HISSEZ HAUT. À Saint-Cyprien, pour qui a envie d’une assiette de tapas accompagnée d’un verre de vin, un mot revient souvent au coin des lèvres : Estrapade. Connue de tous, la place triangulaire porte pourtant un toponyme à l’évocation mystérieuse. Le JT est allé enquêter sur cet endroit où les Toulousains n’ont pas toujours pris du bon temps.
Par Gabriel Haurillon
« Estrapade ? Estrapade ! Estrapade. » Installé à une table du Vasco le Gamma, Daniel se répète le mot à voix haute. « Cela me fait penser à “escapade”, l’action de s’échapper », finit-il par lâcher, avant de se rafraîchir les idées d’une gorgée de bière. Assise à côté de lui, sa compagne, Gabriela, s’interroge également : «Je suis Espagnole, pour moi ‘’tapada’’, ça veut dire couvert ou couvercle. Carmen, la serveuse passe prendre leur commande. Elle demande un instant de réflexion avant de s’exprimer sur le nom de la place. Après quelques allers-retours de son comptoir aux tables, elle revient, l’air un peu plus assuré : « Il me semble que c’était une place publique où il se passait quelque chose. » Gabriela et Daniel ne sont pas plus avancés.

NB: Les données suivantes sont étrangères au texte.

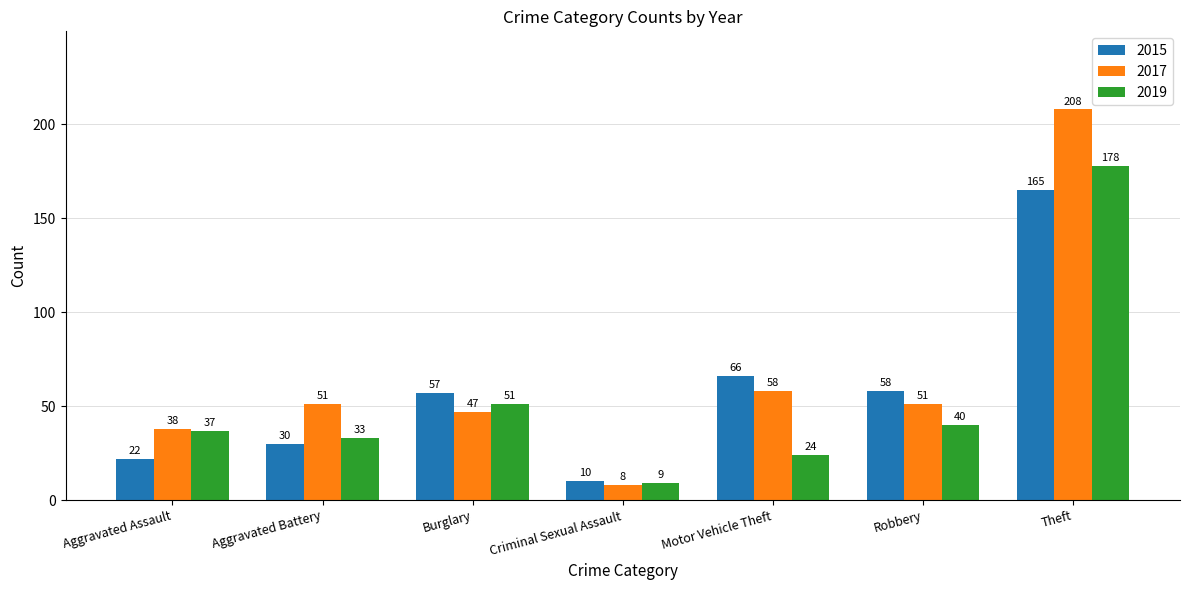

Reading right to left, transcribe all the data shown in this chart.

2015: 165	58	66	10	57	30	22
2017: 208	51	58	8	47	51	38
2019: 178	40	24	9	51	33	37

Virginie, native du quartier, a, elle, une autre théorie : «Je crois depuis toute petite que ça a un rapport avec le poisson. ‘’Estrapade’’, ça sonne un peu comme espadon. En plus, avant, il y avait un poissonnier à la place du coiffeur. Un vrai, avec les bottes jaunes.»
Le morceau de trottoir réservé aux terrasses est plein à craquer. Le restaurant L’Extrapade ne désemplit pas. Simon, le serveur, s’agite derrière le comptoir : « L’estrapade était une sorte d’écartèlement, une torture pratiquée au Moyen-âge », explique-t-il, sans grande conviction.
Peut-être torturait-on ici des gens avec du poisson pourri ?
«Suivez-moi», entre deux découpes de charcuterie, Romain se dirige vers une table de l’Esquina, son épicerie espagnole où Pascal et Christine, la soixantaine, y terminent leurs verres de vin blanc. «Il y avait une guillotine avant, c’est là qu’on coupait les têtes», explique-t-elle calmement. «Pas du tout», l’interrompt Pascal, «escapader, ça voulait dire qu’on pendait les gens par les pieds, qu’on les hissait avant de sectionner la corde pour qu’ils retombent par terre !»
Des informations confirmées par le Dictionnaire des rues de Toulouse de Pierre Salies. Selon l’ouvrage, il s’agirait d’un «supplice qui consiste à monter et à laisser tomber avec un tourniquet, deux ou trois fois plus ou moins, un soldat bien lié qui a fait des fautes, mais ne mérite pas la mort.» L’estrapade désigne ainsi la haute potence utilisée pour pratiquer cette torture du Moyen-âge. La place porte donc le nom des sévices qui s’y déroulaient. Si le lieu reste animé, les Toulousains préfèrent aujourd’hui y entendre les verres tinter que les os craquer.